== YOUR TASKS ==
**A.** In the excerpt on enzymatic detoxification of DON, what ability are most members of the Devosia bacterial genus known for?
**B.** Write a continuation of the excerpt on enzymatic detoxification of DON, starting after its final sentence.

== EXCERPT TO READ ==
--- START ---

Thus far, the enzymatic process has been 100 per cent effective in eliminating DON under laboratory conditions. This two-step approach can be modulated based on the final goals of each application. In theory, the DepA stage should provide enough detoxification of DON with respect to certain animal applications. Combining it with the second-stage (DepB) process would address any food- or feed-safety concerns. The only proviso is that the enzymatic process may require the use of certain co-factors, thereby adding to the cost. But the enzyme kinetics are stable at temperatures of up to 60 C with a near-neutral pH range (5 to 7), all of which are promising within an agricultural/industrial outlook.
The bacterium was also tested using naturally contaminated corn where conditions of maximum DON transformations were seen. Zhou and his team recognize the importance of providing farmers with a ready-to-use and simple solution with consistent results, which is why they’re involved in projects that study large-scale usage.
The good news
Already, Zhou has been approached by several potential industrial collaborators, with the goal of moving this enzymatic process to its next stage where one of those participants can produce a product for food or feed applications. That raises the question of whether this will be delivered as a seed treatment or as a post-harvest application. Zhou believes there are advantages to either approach. A field treatment (seed coating or spray) would provide two distinct advantages, with the first being that it would protect plants from DON’s fungal pathogen.
“We know that DON is an influential factor in the disease development as it decreases plant immunity and initiates the necrosis that leads to full-scale infection at a later stage,” adds Zhou. “The second advantage is that most members of the Devosia bacterial genus are known for their ability to fix atmospheric nitrogen. This characteristic becomes an added benefit to the original goal of implementation as a bio-control agent.”

--- END ---

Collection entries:
--- START ---

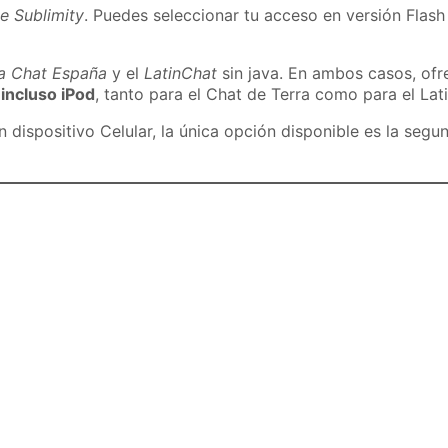
e Sublimity
. Puedes seleccionar tu acceso en versión Flash 
ra Chat España
y el
LatinChat
sin java. En ambos casos, of
 incluso iPod
, tanto para el Chat de Terra como para el Lat
dispositivo Celular, la única opción disponible es la segu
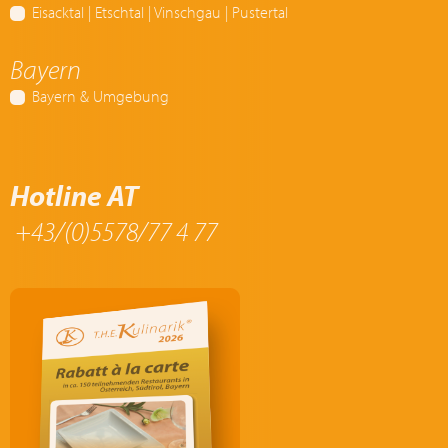
Eisacktal | Etschtal | Vinschgau | Pustertal
Bayern
Bayern & Umgebung
Hotline AT
+43/(0)5578/77 4 77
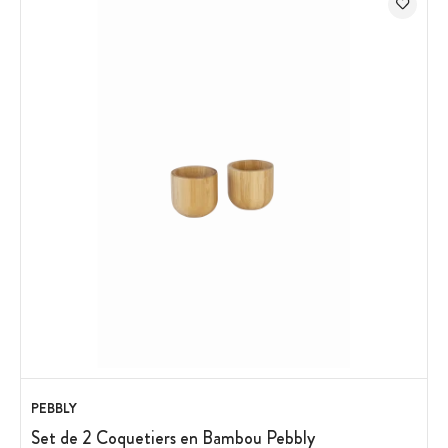
PEBBLY
Set de 2 Coquetiers en Bambou Pebbly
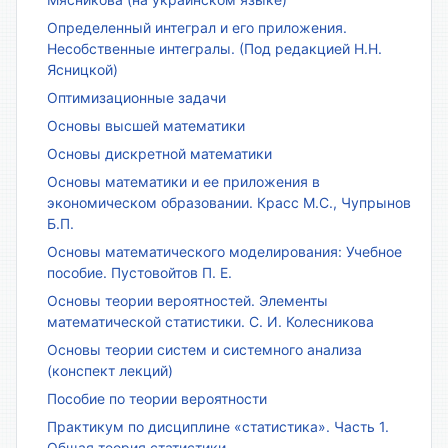
Определенный интеграл и его приложения.
Несобственные интегралы. (Под редакцией Н.Н.
Ясницкой)
Оптимизационные задачи
Основы высшей математики
Основы дискретной математики
Основы математики и ее приложения в
экономическом образовании. Красс М.С., Чупрынов
Б.П.
Основы математического моделирования: Учебное
пособие. Пустовойтов П. Е.
Основы теории вероятностей. Элементы
математической статистики. С. И. Колесникова
Основы теории систем и системного анализа
(конспект лекций)
Пособие по теории вероятности
Практикум по дисциплине «статистика». Часть 1.
Общая теория статистики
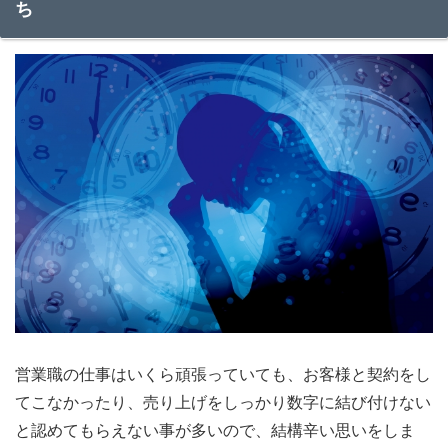
ち
営業職の仕事はいくら頑張っていても、お客様と契約をし
てこなかったり、売り上げをしっかり数字に結び付けない
と認めてもらえない事が多いので、結構辛い思いをしま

--- END ---

== RESULTS BY TASK ==
**A.** Fixing atmospheric nitrogen.

**B.**
Another option in using this enzymatic process could be as a feed pre-treatment in fermentation silos or tanks. It also could be incorporated directly into livestock feed, where the detoxification would take place in the gut of the animals.
Beyond those delivery methods, there’s also the option for developing plants that over-express the enzymes, to further their benefits in protecting plants, animals and humans.
Onward and upward
At this point, the research efforts of Zhou and his team have created a solid foundation to further the application and delivery methods, and he believes they’re not far from seeing actual and empirical evidence to support the enzymes. Once identified, the industrial collaborators should take it to the commercialization phase.
“Based on the interest — in addition to the urgency around the globe to address the DON contamination dilemma, we believe that we are possibly two to three years away from the first commercial product,” says Zhou. “All of that depends on the appropriate industrial collaborations; among the biggest challenges is to find an industrial partner that has the capabilities for large-scale enzyme production.”
One question that often precedes the development and launch of a product, particularly one created in another country like the U.S., is “will it work under Canadian conditions?” Since the bacterium was isolated from a Canadian soil sample, it’s already adapted to agricultural practices that are in place here. Identifying the genes and working to develop a “Made-in-Canada” solution to DON is a huge discovery for AAFC researchers and the agri-food sector, in general.
“For almost three decades, the presence of DON biotransformation enzymes was hypothesized, but no team was able to provide conclusive evidence of such functionality,” says Zhou. “This will revolutionize the use of natural bacterial enzymes in combating DON. While the journey to completely eliminate DON from human food and animal feed is still in its infancy, the discovery of these enzymes provides the scientific community with a genuine template to work with.”